**WORK INSTRUCTIONS**
Would you copy all lines in the data that contain the word "梅小路公園"?

**RECORDS TO USE**
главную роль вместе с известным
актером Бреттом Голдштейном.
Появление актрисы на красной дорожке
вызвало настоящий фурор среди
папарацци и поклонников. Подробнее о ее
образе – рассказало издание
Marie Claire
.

==

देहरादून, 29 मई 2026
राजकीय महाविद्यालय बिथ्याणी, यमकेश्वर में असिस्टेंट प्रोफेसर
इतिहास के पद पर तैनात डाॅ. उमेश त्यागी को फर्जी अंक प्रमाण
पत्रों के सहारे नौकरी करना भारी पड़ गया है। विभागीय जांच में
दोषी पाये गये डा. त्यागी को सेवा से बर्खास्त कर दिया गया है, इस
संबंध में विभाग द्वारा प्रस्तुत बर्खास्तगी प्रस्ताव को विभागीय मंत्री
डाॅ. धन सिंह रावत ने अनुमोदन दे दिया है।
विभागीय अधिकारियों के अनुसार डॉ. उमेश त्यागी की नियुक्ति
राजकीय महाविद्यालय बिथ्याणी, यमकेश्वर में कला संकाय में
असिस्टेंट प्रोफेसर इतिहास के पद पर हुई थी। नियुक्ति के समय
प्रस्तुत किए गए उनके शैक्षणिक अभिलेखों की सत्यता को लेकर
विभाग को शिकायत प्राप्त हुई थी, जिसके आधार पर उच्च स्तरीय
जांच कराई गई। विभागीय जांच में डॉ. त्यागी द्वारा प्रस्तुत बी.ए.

---

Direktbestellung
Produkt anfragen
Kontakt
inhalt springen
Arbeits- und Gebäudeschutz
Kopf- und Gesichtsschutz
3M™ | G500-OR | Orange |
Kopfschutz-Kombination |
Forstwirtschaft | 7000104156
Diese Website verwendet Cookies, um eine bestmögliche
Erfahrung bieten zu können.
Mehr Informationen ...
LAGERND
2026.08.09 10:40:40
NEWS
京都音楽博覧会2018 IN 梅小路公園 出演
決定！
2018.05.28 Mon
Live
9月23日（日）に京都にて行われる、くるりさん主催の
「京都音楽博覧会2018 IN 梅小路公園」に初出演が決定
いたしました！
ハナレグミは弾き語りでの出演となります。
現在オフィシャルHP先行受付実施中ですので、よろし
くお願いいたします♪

**OUTPUT FOR THIS TASK**
京都音楽博覧会2018 IN 梅小路公園 出演
「京都音楽博覧会2018 IN 梅小路公園」に初出演が決定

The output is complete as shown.